━━ Supplied data

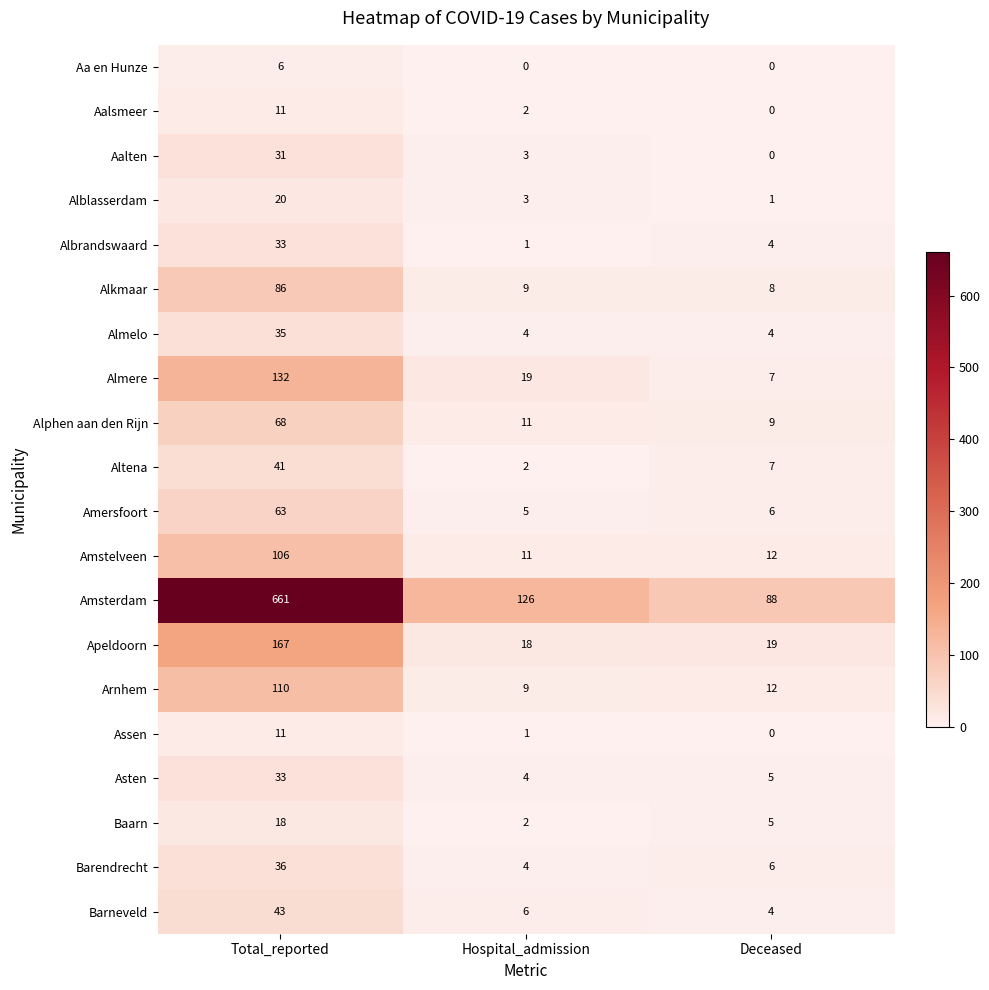

The Barneveld series shows 2 at Hospital_admission. True or false?

False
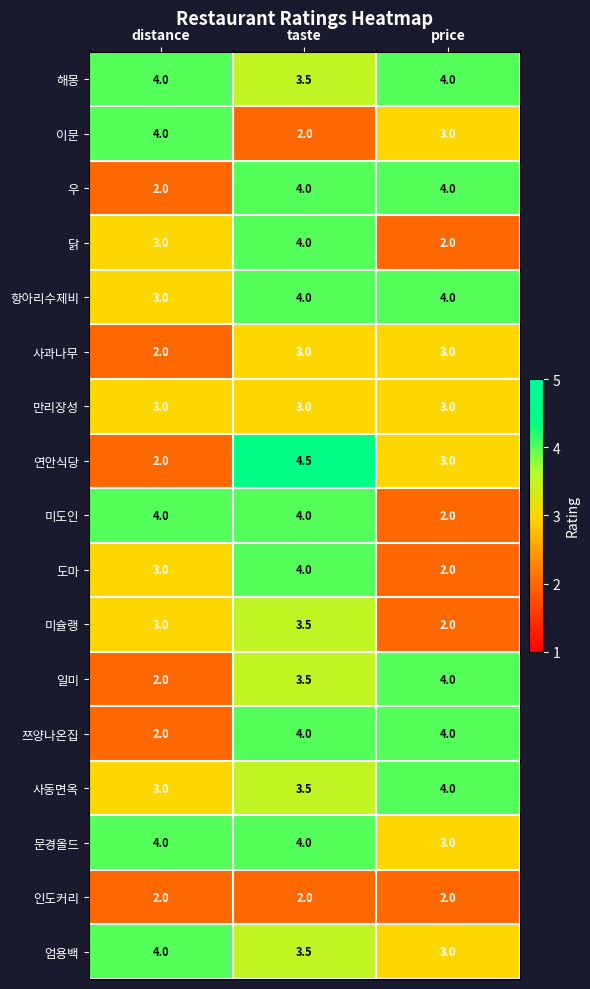

What is the minimum value for 사동면옥?

3.0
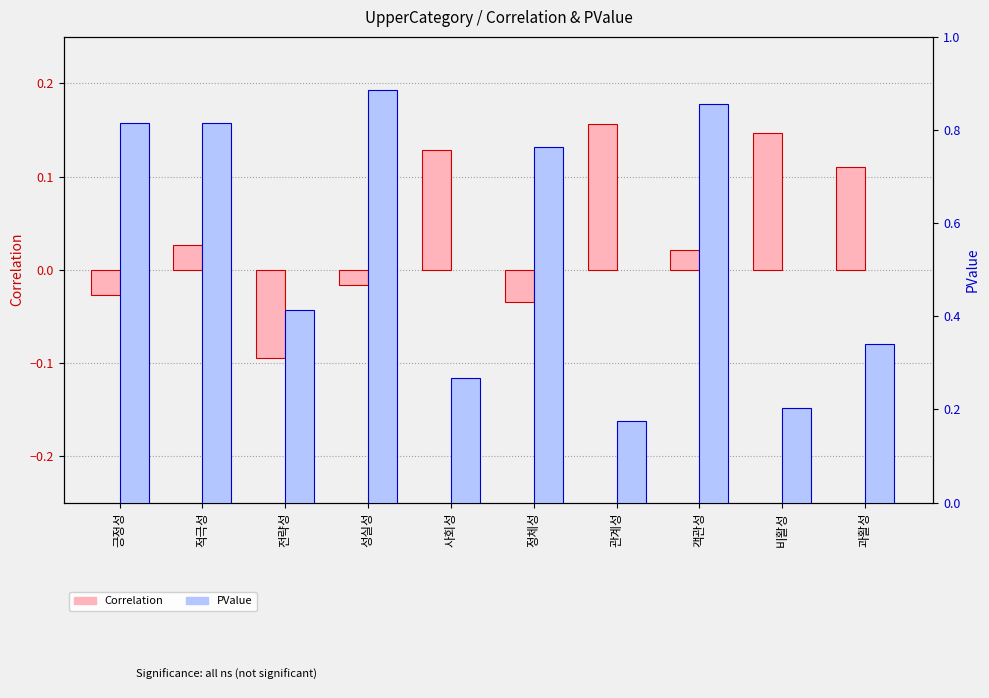

What is the maximum value shown in the chart?

0.9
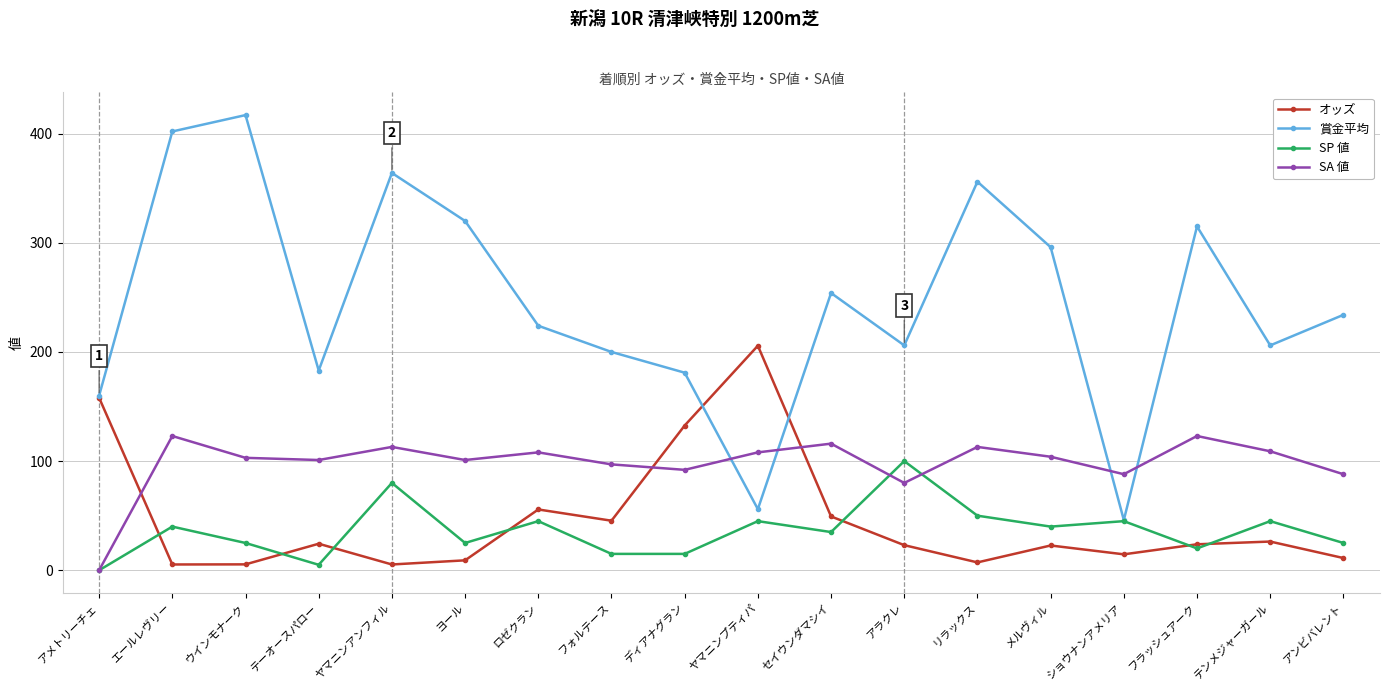

How many times do オッズ and SP 値 cross each other?

7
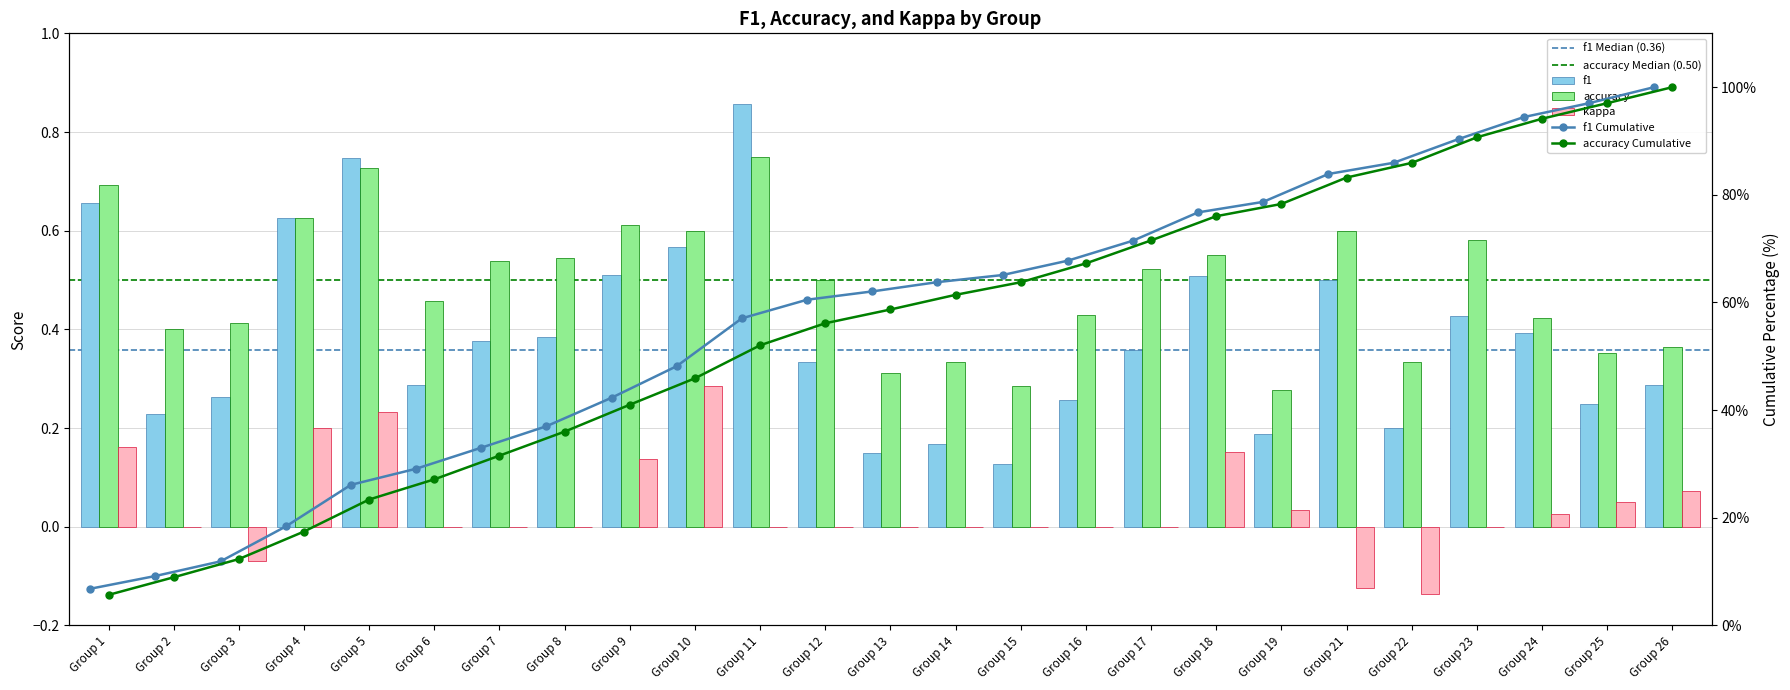

Rank the categories by f1 value from lowest to highest.

Group 15, Group 13, Group 14, Group 19, Group 22, Group 2, Group 25, Group 16, Group 3, Group 26, Group 6, Group 12, Group 17, Group 7, Group 8, Group 24, Group 23, Group 21, Group 18, Group 9, Group 10, Group 4, Group 1, Group 5, Group 11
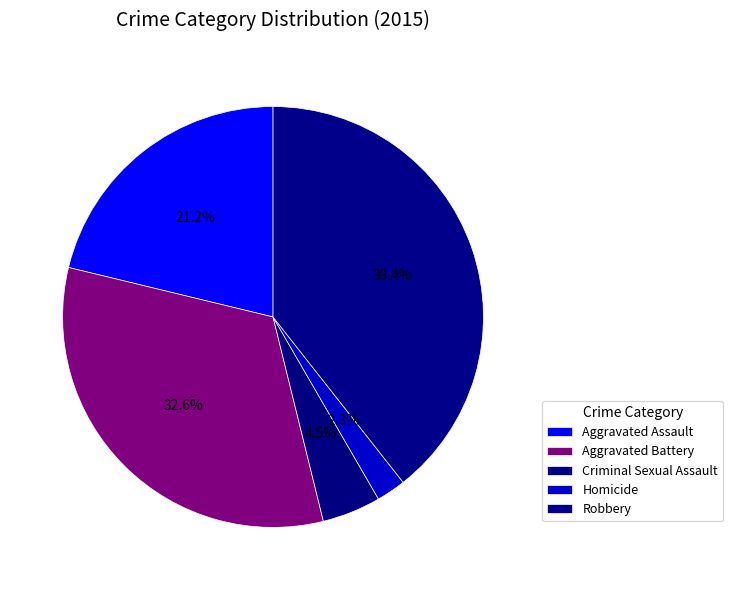

Is there any slice that represents more than half of the pie?

No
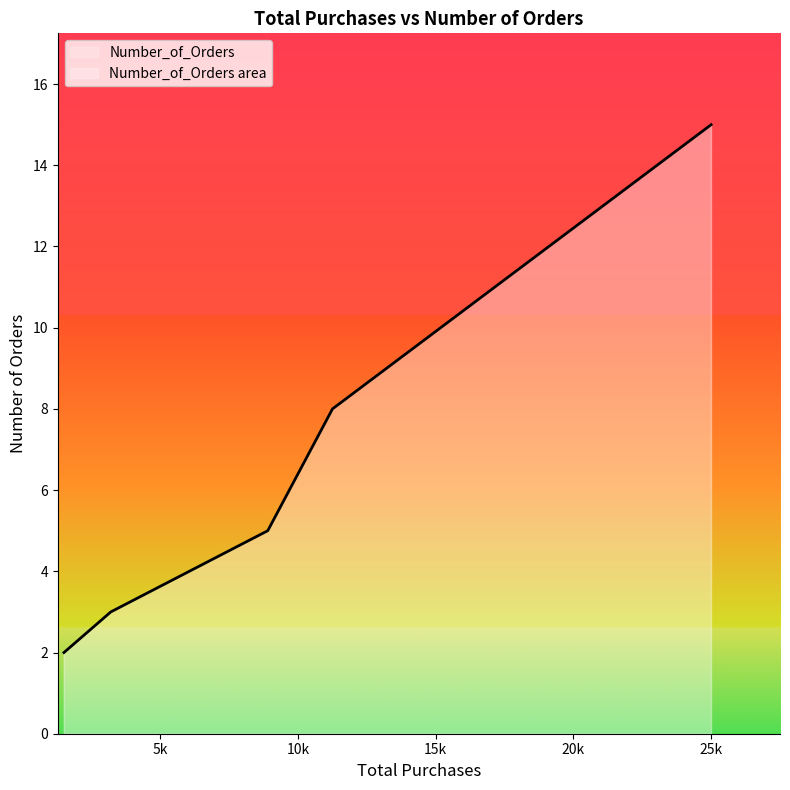

What is the average value?

7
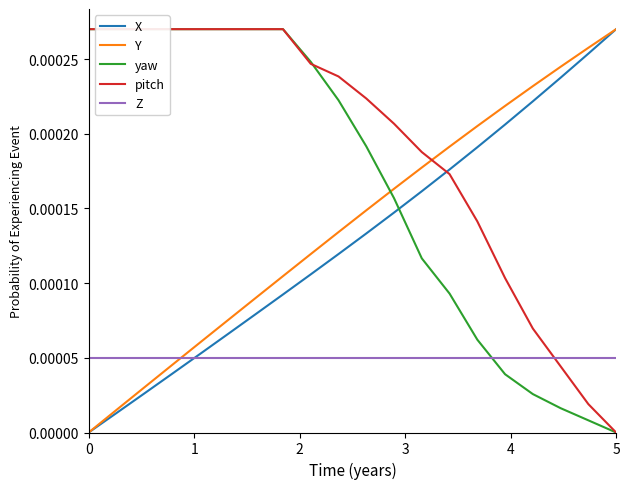

Which category has the highest value in the Y series?

5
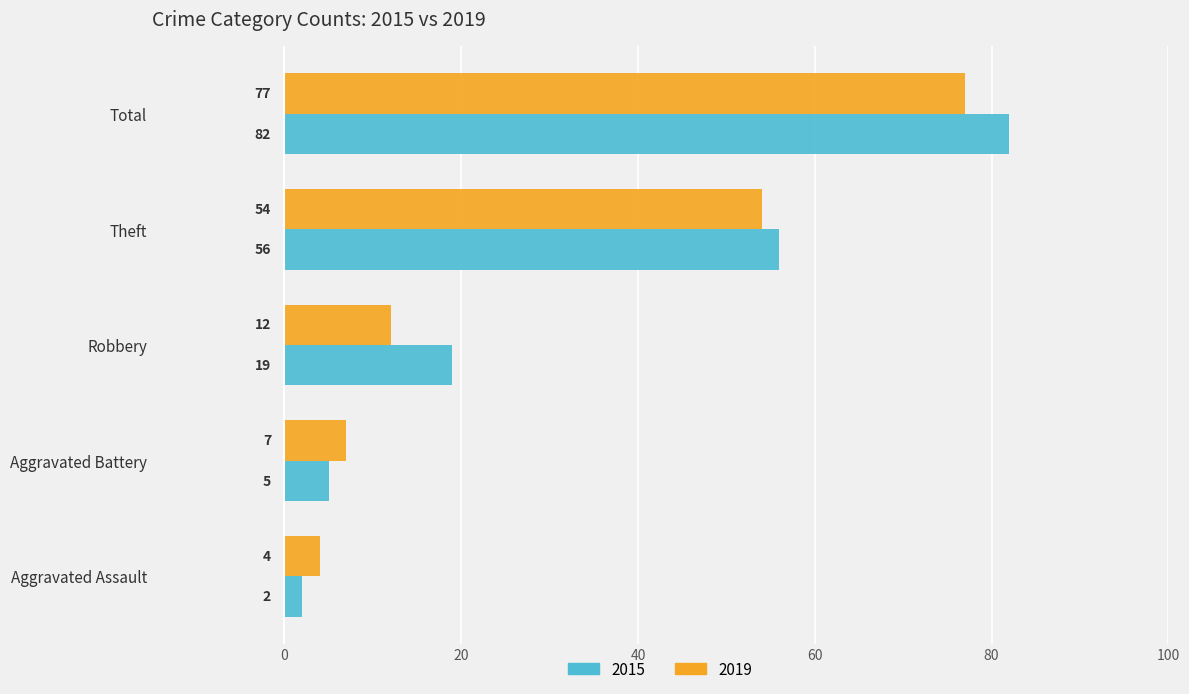

Which series has the largest range (max minus min)?

2015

━━━━

■ What you should do:
Recast the listing above as a JSON list of strings, with one string for each line and no blank lines. Leave out the picture lines.

■ The answer:
[
  "The Barneveld series shows 2 at Hospital_admission. True or false?",
  "False",
  "What is the minimum value for 사동면옥?",
  "3.0",
  "What is the maximum value shown in the chart?",
  "0.9",
  "How many times do オッズ and SP 値 cross each other?",
  "7",
  "Rank the categories by f1 value from lowest to highest.",
  "Group 15, Group 13, Group 14, Group 19, Group 22, Group 2, Group 25, Group 16, Group 3, Group 26, Group 6, Group 12, Group 17, Group 7, Group 8, Group 24, Group 23, Group 21, Group 18, Group 9, Group 10, Group 4, Group 1, Group 5, Group 11",
  "Is there any slice that represents more than half of the pie?",
  "No",
  "What is the average value?",
  "7",
  "Which category has the highest value in the Y series?",
  "5",
  "Which series has the largest range (max minus min)?",
  "2015"
]